Reducing the Power Consumption of Mobile Devices
As the capabilities and storage of mobile devices have increased, the
energy demand on their batteries has increased correspondingly. A decade ago, users might have
had to re-charge their mobile devices once a week; now it is
common to have to re-charge them daily.
Research has shown that an application's
user interface (GUI) is typically the piece of software that is
the biggest consumer of power in a mobile device. One application-independent
part of the GUI that consumes power is event handling. In existing
mobile devices, GUIs must use a polling loop that constantly rouses the
CPU to determine if any events have occurred. This prevents the CPU from
being put into energy-conserving states.
We are investigating a push-model
for event handling in which the kernel "pushes" events to applications
when it receives event interrupts from devices, rather than the application
sitting in a polling loop that "pulls" events from the kernel. The
advantage of a kernel push-model is that a device can be put in lower power
sleep modes until the
user actually generates events. In order to realize the full benefits of
the push model, event handling must be moved into the kernel, which
necessitates the development of kernel routines for event dispatching and
the development of a kernel-level
display server that allows the process scheduler to know which processes are
GUIs, so that it can deschedule them as needed.
We are modifying the Android runtime (ART) to work with our push model so
that we can profile actual apps to determine how much power savings, and
potentially reduced latency, can be achieved with our proposed model.

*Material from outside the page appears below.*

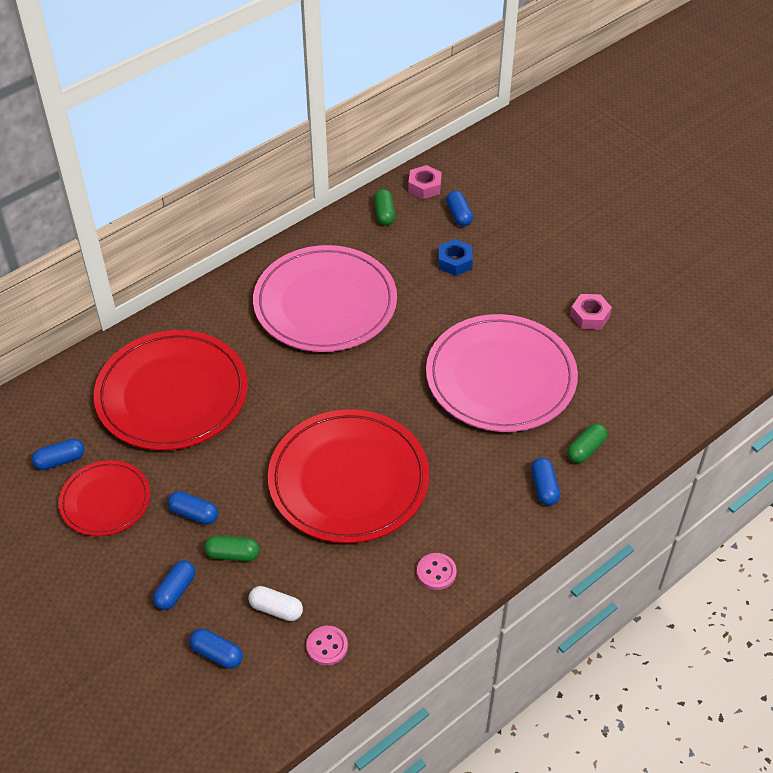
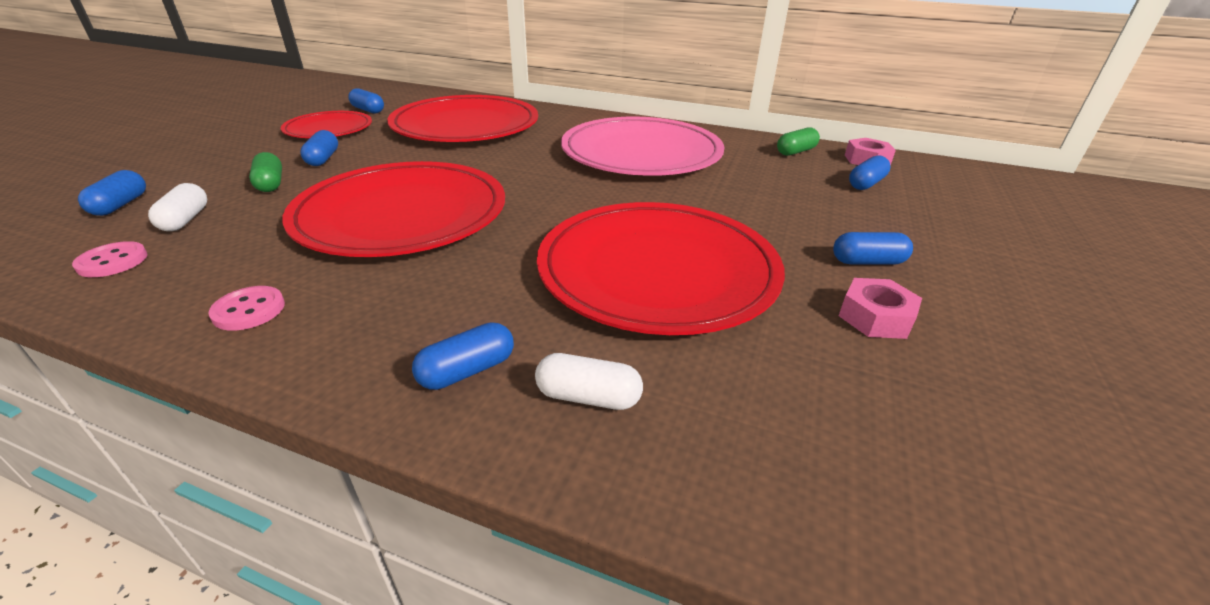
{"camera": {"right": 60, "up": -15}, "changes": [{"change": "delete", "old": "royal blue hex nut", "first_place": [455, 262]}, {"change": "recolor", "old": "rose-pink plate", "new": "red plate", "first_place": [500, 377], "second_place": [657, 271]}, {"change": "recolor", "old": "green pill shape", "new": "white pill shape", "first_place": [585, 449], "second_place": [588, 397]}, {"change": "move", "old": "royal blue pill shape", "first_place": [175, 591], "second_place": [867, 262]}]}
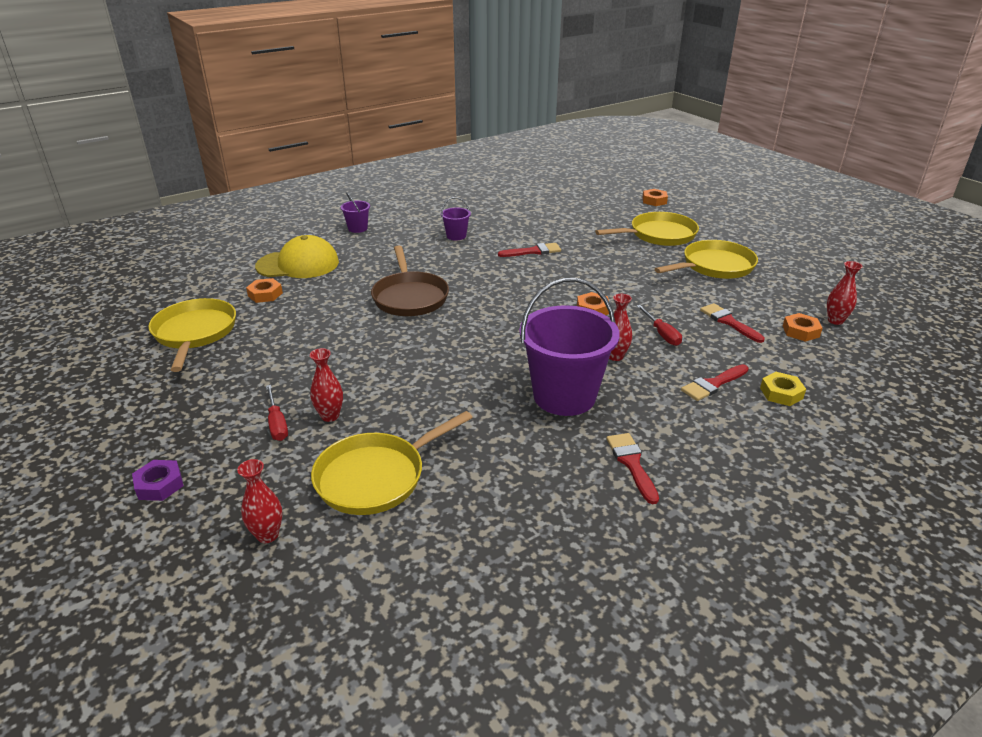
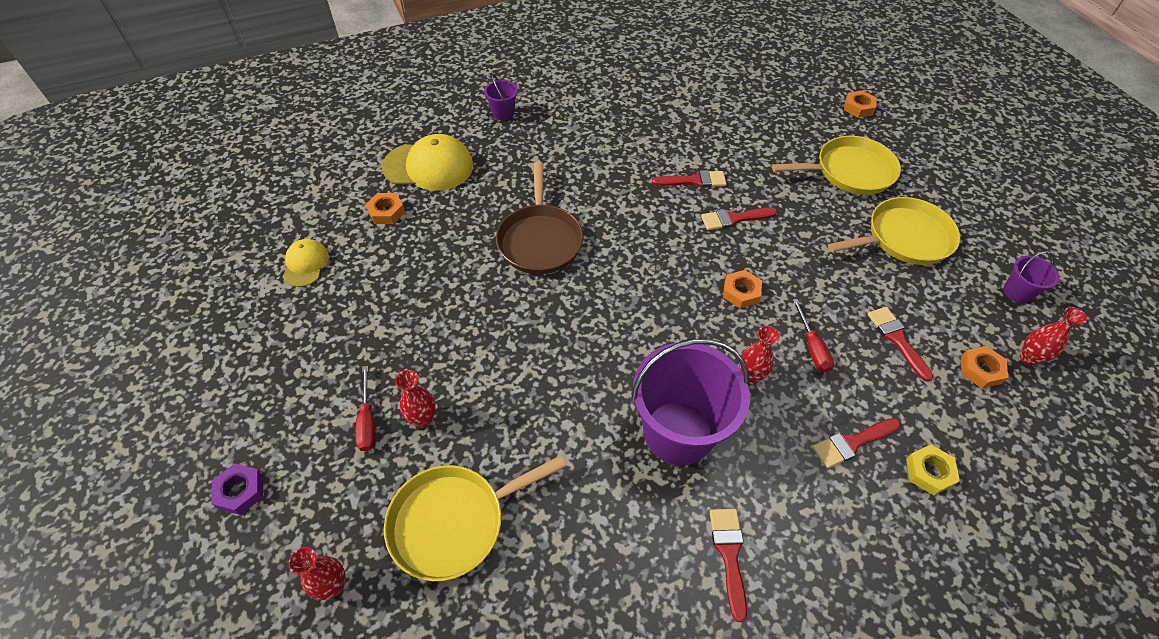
{"camera": {"right": 10, "up": 20}, "changes": [{"change": "move", "old": "violet pail", "first_place": [456, 236], "second_place": [1017, 292]}, {"change": "replace", "old": "bright yellow frying pan", "new": "bright yellow peaked cap", "first_place": [195, 333], "second_place": [305, 264]}, {"change": "insert", "new": "red paintbrush", "second_place": [734, 219]}]}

The goals of this research include:
- Developing a kernel-level push-model for event handling that pushes events from the input device to the application rather than requiring the application and kernel to constantly poll the device for events.
- Developing a kernel-level display server that supports this push-model.
- Developing improved scheduling algorithms for apps that take advantage of the knowledge the display server contains about these apps.
- Modifying the Android ART so that it works with the kernel-level push model.
- Profiling apps to determine the amount of power savings and reduced latency that can be achieved with the push model.
This project is being supported by the National Science Foundation under Grant No. CNS-1617198.
- S. Marz and B. Vander Zanden. Reducing Power Consumption and Latency in Mobile Devices Using an Event Stream Model. In ACM Transactions
on Embedded Computing, Nov. 2016, 16(1).
- S. Marz, B. Vander Zanden, and W. Gao. Reducing Event Latency and Power Consumption in Mobile Devices by Using a Kernel-Level Display Server. In IEEE Transactions on Mobile Computing, May 2019, 18(5), pp. 1174-1187.
- S. Marz, B. Vander Zanden, and W. Gao. Reducing Power Consumption and Latency in Mobile Devices by using a GUI Scheduler. Submitted for publication.
- Yong Li and Wei Gao. DeltaVR: Achieving High-Performance Mobile VR Dynamics through Pixel Reuse. the 18th ACM/IEEE International Conference on Information Processing in Sensor Networks (IPSN). 2019.